After the Nineteenth Amendment passed at the federal level, many trailblazers continued their work at the local level to educate other women about their right to vote and convince them of the importance of exercising this right. While some outspoken women picketed lawmakers to ratify the amendment in state congressional sessions, other trailblazers quietly organized candidate debates for women, went door-to-door to register women and explain the voting process, or accompanied women to the polls to ensure their safety.

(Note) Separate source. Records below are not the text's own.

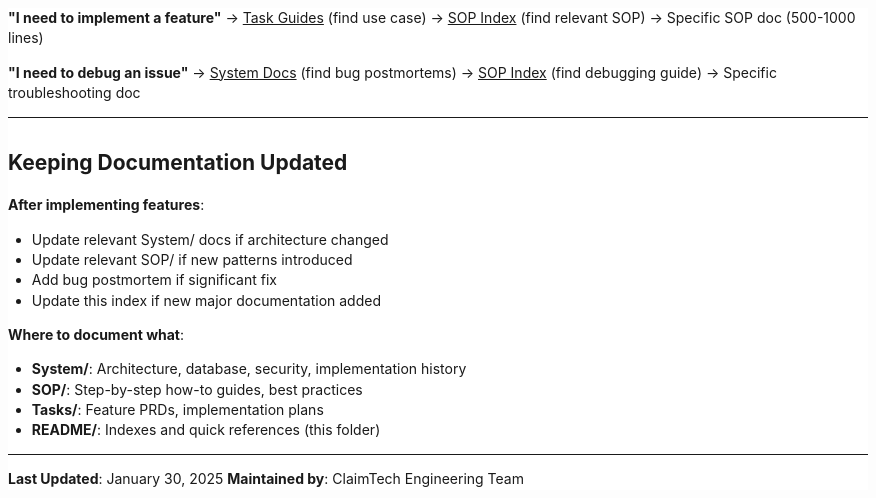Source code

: **"I need to implement a feature"**
→ [Task Guides](./task_guides.md) (find use case)
→ [SOP Index](./sops.md) (find relevant SOP)
→ Specific SOP doc (500-1000 lines)

**"I need to debug an issue"**
→ [System Docs](./system_docs.md) (find bug postmortems)
→ [SOP Index](./sops.md) (find debugging guide)
→ Specific troubleshooting doc

---

## Keeping Documentation Updated

**After implementing features**:
- Update relevant System/ docs if architecture changed
- Update relevant SOP/ if new patterns introduced
- Add bug postmortem if significant fix
- Update this index if new major documentation added

**Where to document what**:
- **System/**: Architecture, database, security, implementation history
- **SOP/**: Step-by-step how-to guides, best practices
- **Tasks/**: Feature PRDs, implementation plans
- **README/**: Indexes and quick references (this folder)

---

**Last Updated**: January 30, 2025
**Maintained by**: ClaimTech Engineering Team
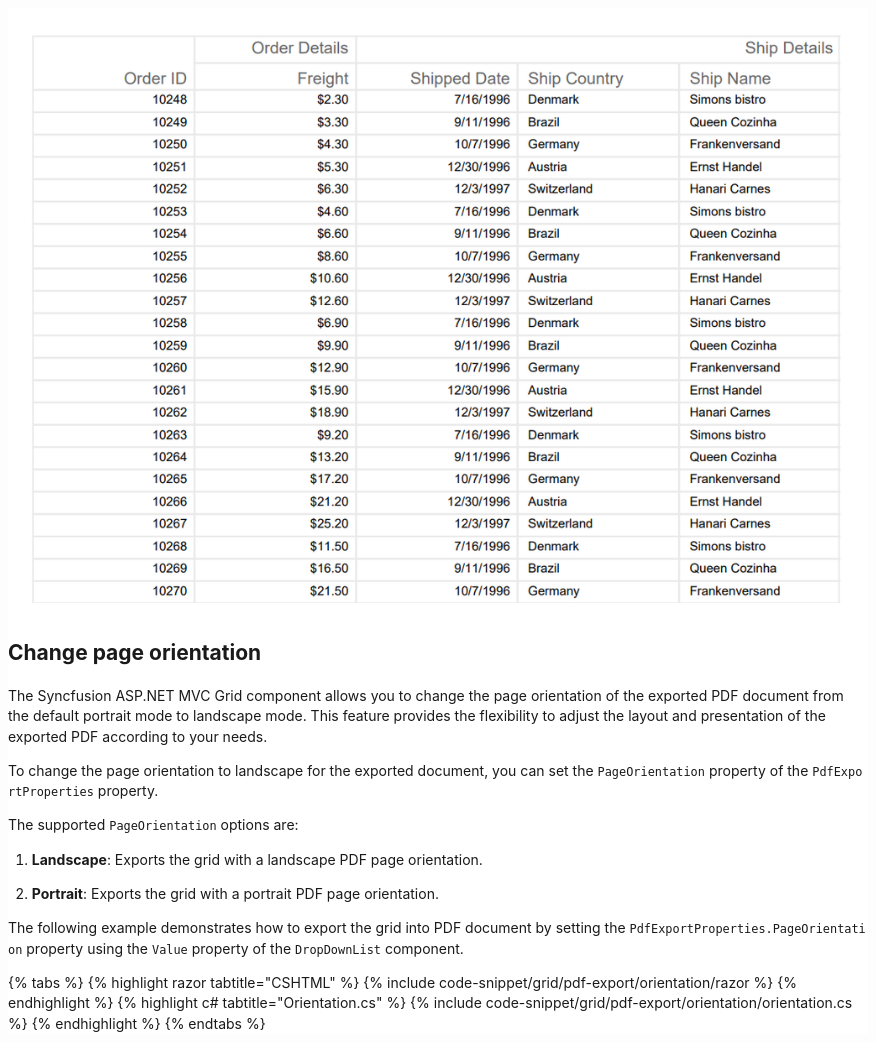 ![Show or hide columns while exporting with stacked header](../../images/pdf-export/exportoption-show-hide-stacked-header.png)

## Change page orientation

The Syncfusion ASP.NET MVC Grid component allows you to change the page orientation of the exported PDF document from the default portrait mode to landscape mode. This feature provides the flexibility to adjust the layout and presentation of the exported PDF according to your needs.

To change the page orientation to landscape for the exported document, you can set the `PageOrientation` property of the `PdfExportProperties`   property. 

The supported `PageOrientation` options are:

1. **Landscape**: Exports the grid with a landscape PDF page orientation.

2. **Portrait**: Exports the grid with a portrait PDF page orientation.

The following example demonstrates how to export the grid into PDF document by setting the `PdfExportProperties.PageOrientation` property using the `Value` property of the `DropDownList` component.

{% tabs %}
{% highlight razor tabtitle="CSHTML" %}
{% include code-snippet/grid/pdf-export/orientation/razor %}
{% endhighlight %}
{% highlight c# tabtitle="Orientation.cs" %}
{% include code-snippet/grid/pdf-export/orientation/orientation.cs %}
{% endhighlight %}
{% endtabs %}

Gladys Avery Tillett (right) with First Lady Bess
Truman (left) and other Democratic leaders,
ca. 1950 - National Archives
Gladys Avery Tillett, future head of the Women's Division of the Democratic National Committee, organized a candidates meeting to expose some of the women in Charlotte, NC, to the platforms of the two men running for mayor of Charlotte in the early 1920s. Tillett, who had to use her husband as an intermediary to organize the event, notes that as the campaigns continued, the candidates preferred not to meet with women voters. The candidates expressed this sentiment to Tillett's husband who, she said, brought their message home to her and was silent as she made the decision to go forward with the meeting.
Kathrine Robinson Everett tells of the difficulty many women had with door-to-door voter registration efforts. To explain the process to other women, she says, they had to speak with women when their husbands weren't at home, and even then some women were not convinced they wanted to exercise their right to vote. Everett feels this may be related to the fact that women did not want to lose common courtesies like having doors opened for them, and in this Everett sees a parallel to the backlash against the Equal Rights Amendment of the 1970s.